Ce train de vie peu luisant continua pour Mme T. jusqu’à samedi dernier quand son mari arriva aux environs de 11 h dans sa famille. A sa grande surprise, il trouva la mère de sa femme venue de la Côte d’Ivoire en train de causer avec ses petits-enfants. Sous l’emprise de « l’eau de feu », B. T. a piqué une colère noire.

D’abord des coups de poing tombent sur sa femme, ensuite sa belle-mère est qualifiée de p… et d’entremetteuse et ses enfants sont battus à coup de bâton et de gourdins. Des injures et autres insanités graves ont été proférées. Sans aucune autre forme de procès, il a jeté au-dehors les bagages de sa femme et commandé à sa belle-mère de vider les lieux.

C’est ainsi qu’intervient un voisin qui pensait pouvoir le raisonner. Dans sa colère, il donna un coup de poing au voisin qui a aussitôt réagi en le terrassant avant de lui infliger une mémorable correction. Il ne put s’empêcher de crier. N’eut été l’intervention d’autres personnes, il serait sur un lit d’hôpital.

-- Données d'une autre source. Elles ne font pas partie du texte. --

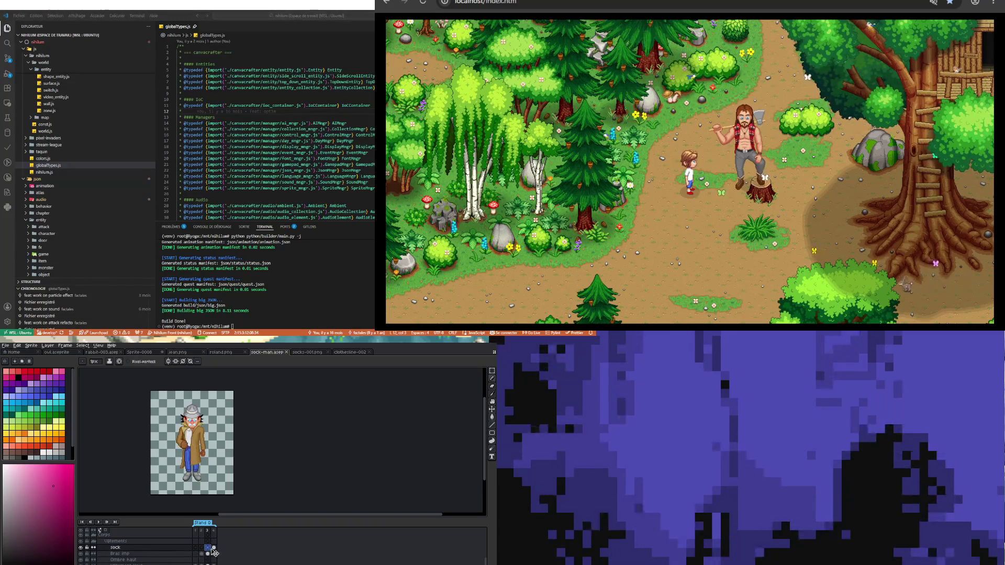
{"action": "left_click", "coordinate": [194, 548]}
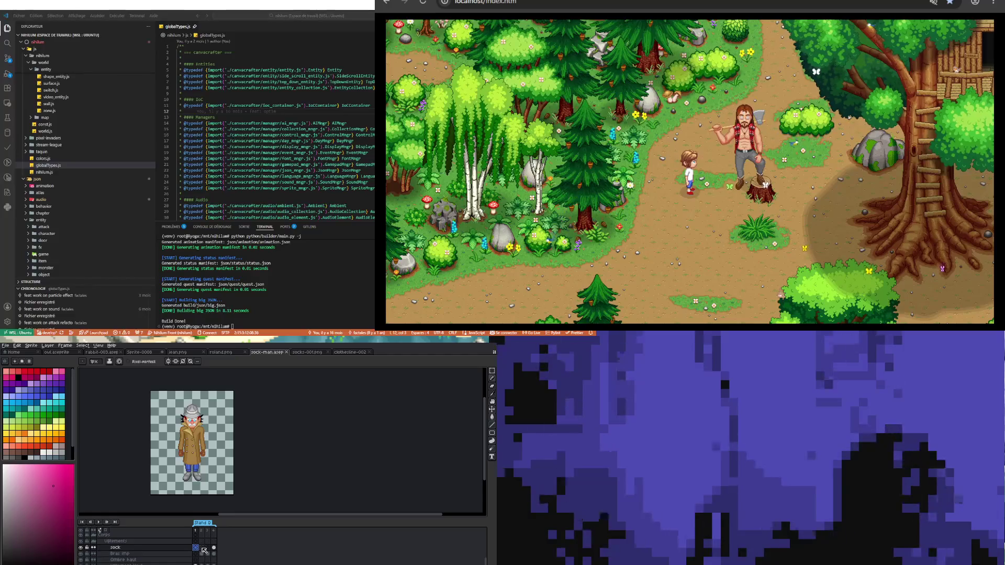
{"action": "left_click", "coordinate": [202, 548]}
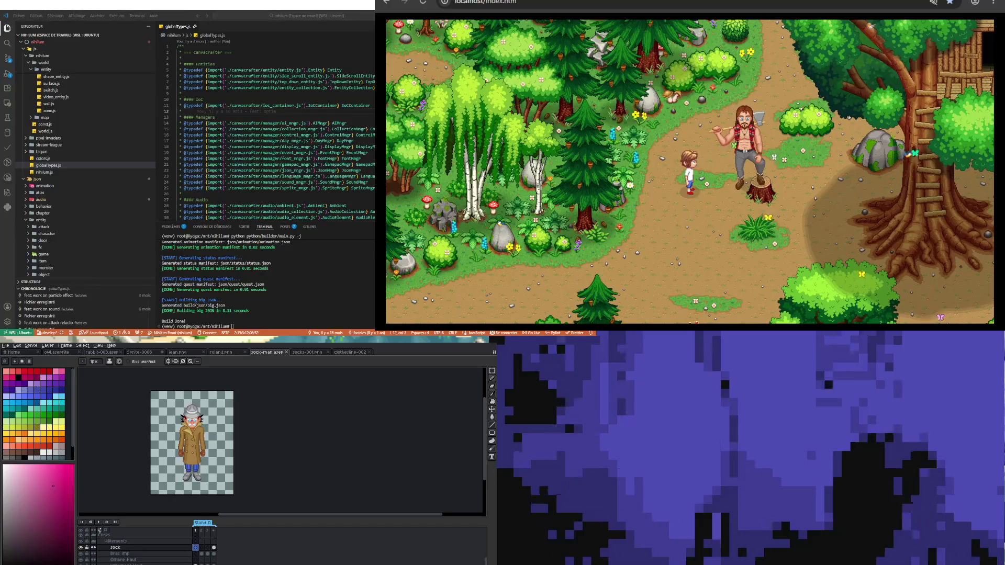
Insert a new frame with Alt+N and move down to the next layer
{"action": "key", "text": "alt+n"}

Avec son pantalon mouillé, il se releva en titubant et jura de ne plus jamais mettre pieds dans sa famille. Sa femme a versé des larmes. Mais la question que les spectateurs se sont posée est de savoir si les larmes de madame sont des larmes de joie ou de douleurs. En tout cas, il se raconte qu’il est difficile à une femme de renoncer à un mari… adepte d’alcool.